Qui était Spider Sabich ?
Vladimir « Spider » Sabich était un skieur alpin américain de renommée internationale, champion du circuit professionnel dans les années 1970. Sa mort à l’âge de 31 ans, dans des circonstances troubles, avait provoqué une onde de choc aux États-Unis, d’autant que l’affaire impliquait une personnalité du show-business très médiatisée.
Un procès sous haute tension, une peine allégée
La famille de Spider Sabich porte plainte et se constitue partie civile. Dans un premier temps, Claudine Longet risquait jusqu’à 10 ans de prison pour homicide.

Cependant, le déroulement judiciaire est entaché d’irrégularités : des perquisitions jugées illégales et une mauvaise gestion des preuves compliquent sérieusement l’instruction. L’affaire se règle finalement à l’amiable, et le jury reconnaît la chanteuse coupable d’homicide involontaire par négligence.
La peine prononcée est bien en deçà du maximum encouru : 30 jours de prison, deux ans de mise à l’épreuve et une amende de 250 dollars.
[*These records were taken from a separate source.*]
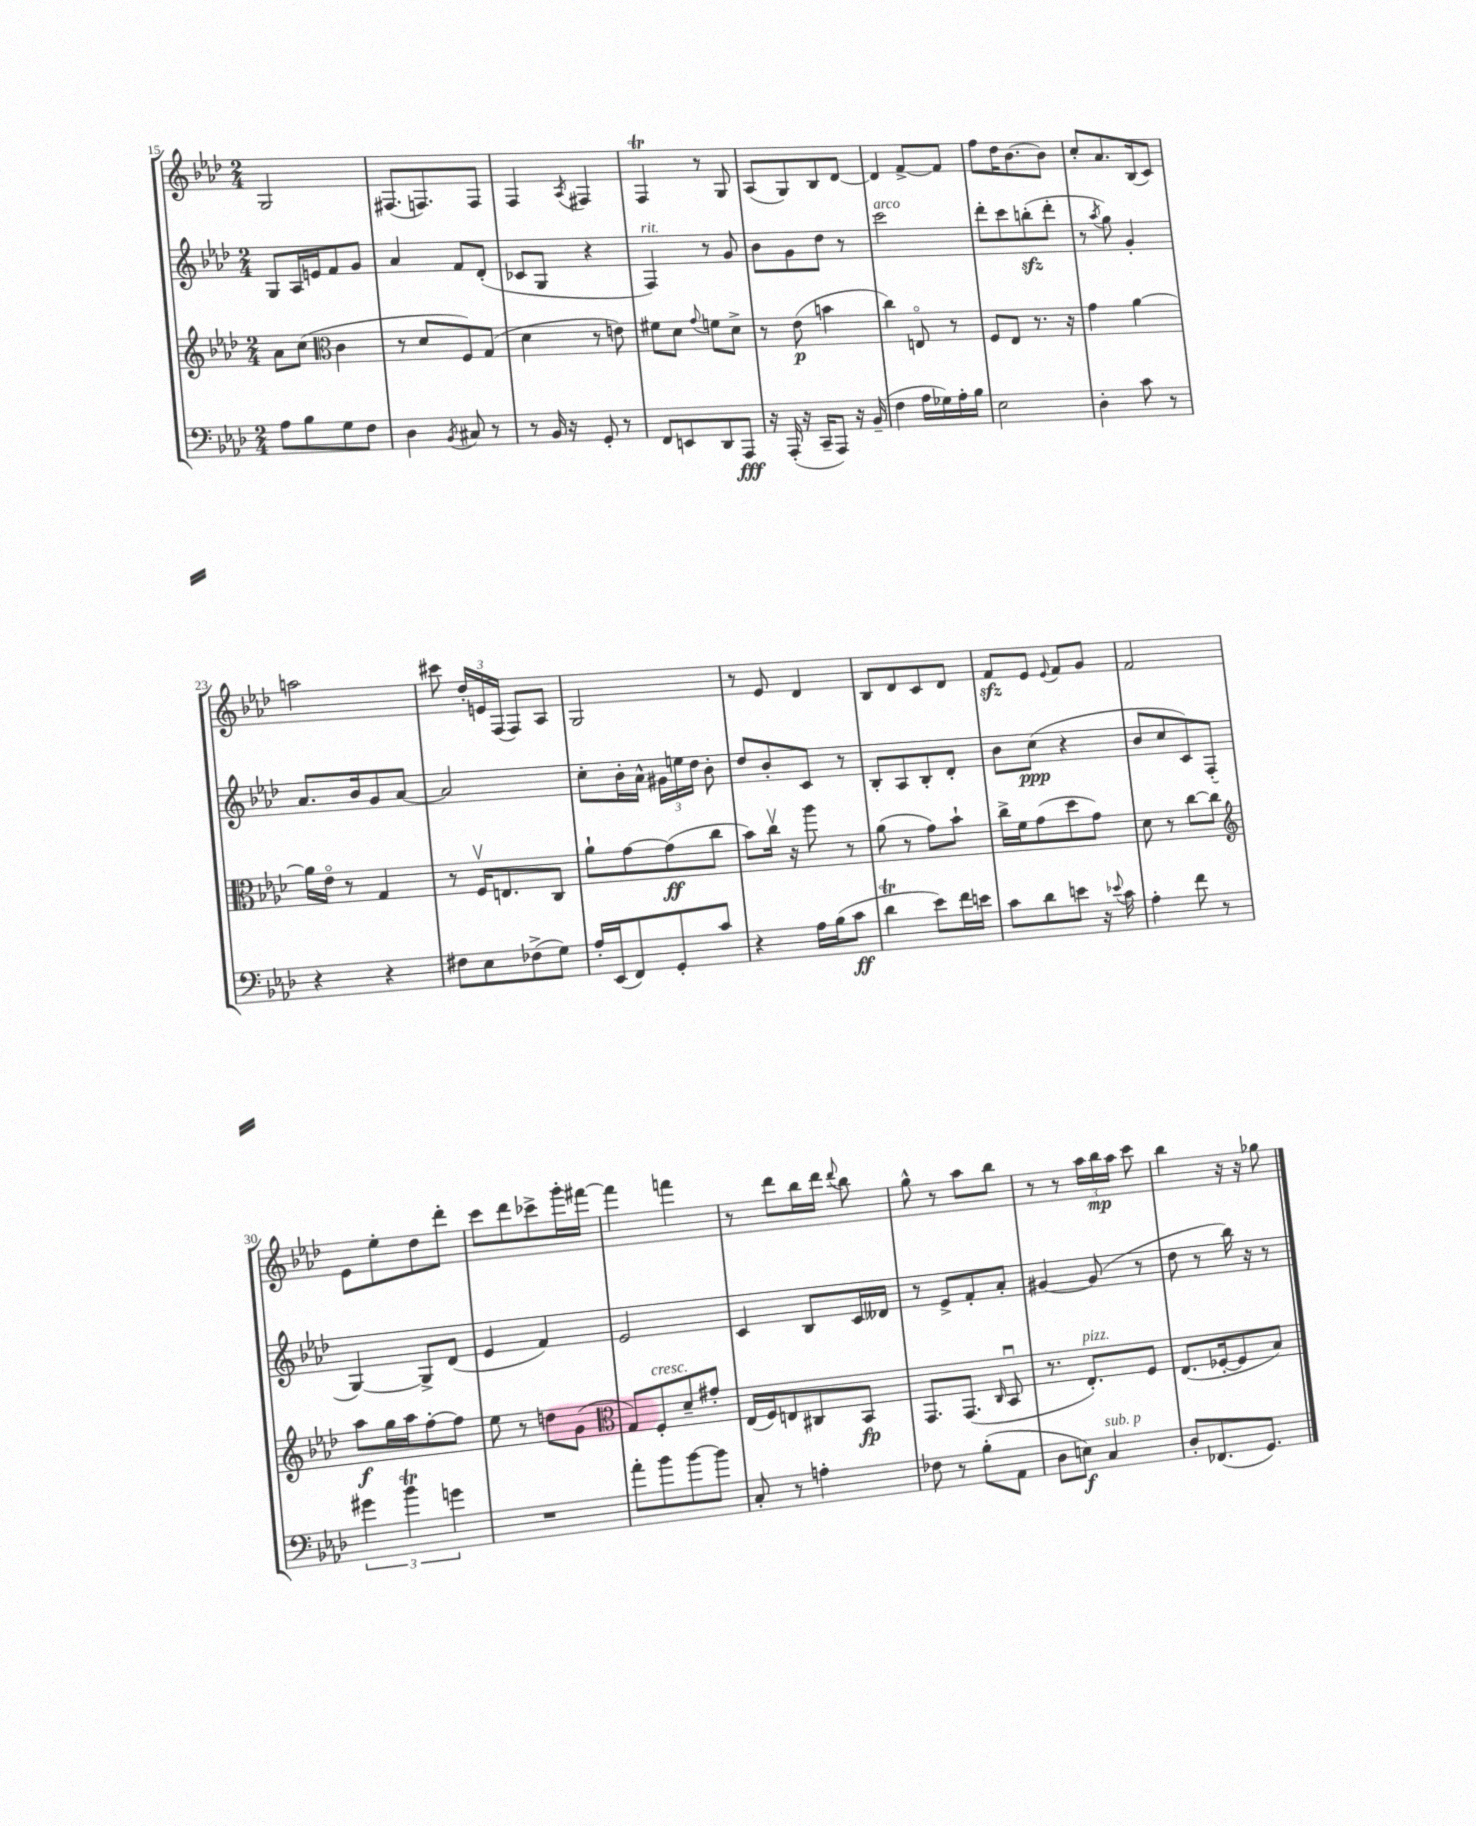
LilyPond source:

<<
\new StaffGroup <<
\new Staff = "s0" {
    \clef treble \key aes \major \numericTimeSignature \time 2/4
    \autoBeamOff g2 |
    fis8.[( f8.) f8] |
    f4 \acciaccatura { aes8 } fis4 |
    f4\trill r8 g8 |
    aes8[( g8) bes8 des'8]~ |
    des'4 f'8[~-> f'8] |
    f''8[ des''16 bes'8.~ bes'8] |
    c''8[-. aes'8. bes16( c'8]) |
    a''2 |
    cis'''8 \tuplet 3/2 { des''16[-. e'16 f16]( } f8[) aes8] |
    g2 |
    r8 ees'8 des'4 |
    bes8[ des'8 c'8 des'8] |
    f'8[\sfz ees'8] \appoggiatura { ees'8 } f'8[ g'8] |
    f'2 |
    ees'8[ ees''8-. des''8 des'''8]-. |
    c'''8[ des'''8 ces'''8-> g'''16-. fis'''16]~ |
    fis'''4 f'''4 |
    r8 des'''8[ bes''16 des'''16] \appoggiatura { des'''8 } bes''8 |
    g''8-^ r8 aes''8[ bes''8] |
    r8 r8 \tuplet 3/2 { aes''16[ bes''16\mp aes''16] } c'''8 |
    bes''4 r16 r16 ges''8 \bar "|." |
}
\new Staff = "s1" {
    \clef treble \key aes \major \numericTimeSignature \time 2/4
    \autoBeamOff g8[ aes16 e'16 f'8 g'8] |
    aes'4 f'8[ des'8]-.( |
    ces'8[ g8] r4 |
    f4^\markup { \italic "rit." }) r8 g'8 |
    bes'8[ g'8 des''8] r8 |
    c'''2^\markup { \italic "arco" } |
    des'''8[-. c'''8 b''8-.\sfz( des'''8]-. |
    r8 \acciaccatura { aes''8 } g''8) g'4-. |
    aes'8.[ bes'16 g'8 aes'8]~ |
    aes'2 |
    c''8[-. bes'16-. aes'16]-^ \tuplet 3/2 { gis'16[ e''16 des''16] } bes'8-. |
    des''8[ bes'8-. c'8] r8 |
    bes8[-. aes8 bes8-. des'8]-. |
    bes'8[ c''8]\ppp( r4 |
    bes'8[ c''8 c'8) f8]-.( |
    g4~) g8[-> des'8]( |
    ees'4 f'4) |
    ees'2 |
    c'4 bes8[ c'16 deses'16] |
    r8 ees'8[-> f'8-. aes'8]-. |
    gis'4~ gis'8( r8 |
    des''8 r8 bes''16) r16 r8 \bar "|." |
}
\new Staff = "s2" {
    \clef treble \key aes \major \numericTimeSignature \time 2/4
    \autoBeamOff aes'8[ c''8]( \clef alto c'4 |
    r8 des'8[ f8) g8]( |
    des'4 r8 e'8) |
    fis'8[ des'8] \appoggiatura { g'8 } f'8[ des'8]-> |
    r8 ees'8\p( b'4 |
    c''4) e8\flageolet r8 |
    f8[ ees8] r8. r16 |
    g'4 aes'4~ |
    aes'16[ ees'16]\flageolet r8 g4 |
    r8 f16[\upbow e8. c8] |
    aes'8[-! g'8~ g'8\ff( c''8] |
    bes'8[) c''16]\upbow r16 aes''8 r8 |
    aes'8( r8 g'8[) bes'8]-! |
    c''16[-> f'16 g'8( des''8 g'8]) |
    des'8 r8 c''8[~ c''8] |
    \clef treble aes''8[\f g''16 aes''16 f''8~-. f''8] |
    ees''8 r8 d''8[ g'8]( |
    \clef alto g8[) f8-.^\markup { \italic "cresc." } des'8-- gis'8]-. |
    ees16[( f16) e8 cis8 bes,8]\fp |
    g,8.[ g,8.]( \grace { c16 } bes,8\downbow |
    r8. ees8.[-.^\markup { \italic "pizz." }) f8] |
    ees8.[( fes16~-. fes8 bes8]) \bar "|." |
}
\new Staff = "s3" {
    \clef bass \key aes \major \numericTimeSignature \time 2/4
    \autoBeamOff aes8[ bes8 g8 f8] |
    des4 \acciaccatura { bes,8 } cis8 r8 |
    r8 bes,16 r16 g,8-. r8 |
    f,8[ e,8 des,8 aes,,8]\fff |
    r16 aes,,16-.( r16 c,16[-- aes,,8]) r16 bes,16--( |
    f4 aes16[ ges16) aes16-. bes16] |
    ees2 |
    des4-. c'8 r8 |
    r4 r4 |
    fis8[ ees8 fes8->( g8]) |
    aes16[-. ees,16( f,8) g,8-. c'8] |
    r4 aes16[ bes16( c'8]\ff |
    des'4\trill ees'8[) f'16 e'16] |
    c'8[ des'8 e'8] r16 \appoggiatura { ees'8 } c'16 |
    aes4-. f'8 r8 |
    \tuplet 3/2 { gis'4 bes'4\trill g'4 } |
    R2 |
    aes'8[-. bes'8 bes'8~ bes'8] |
    c8-. r8 a4-. |
    fes8 r8 bes8[-.( aes,8] |
    des8[ e8]\f) c4^\markup { \italic "sub. p" } |
    des8[-. fes,8.( g,8.]) \bar "|." |
}
>>
>>
\layout { \context { \Score currentBarNumber = #15 } }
Une condamnation jugée très clémente par une partie de l’opinion publique américaine.
Une retraite silencieuse et un engagement tenu jusqu’au bout
À l’issue du procès, Claudine Longet s’engage formellement à ne jamais parler publiquement de Spider Sabich ni de sa mort. Un engagement qu’elle respectera scrupuleusement jusqu’à la fin de sa vie.

Après le drame, elle s’installe à Hawaï avec Ronald Austin, l’un de ses avocats lors du procès, et ses enfants. Elle se retire progressivement de la vie publique et médiatique.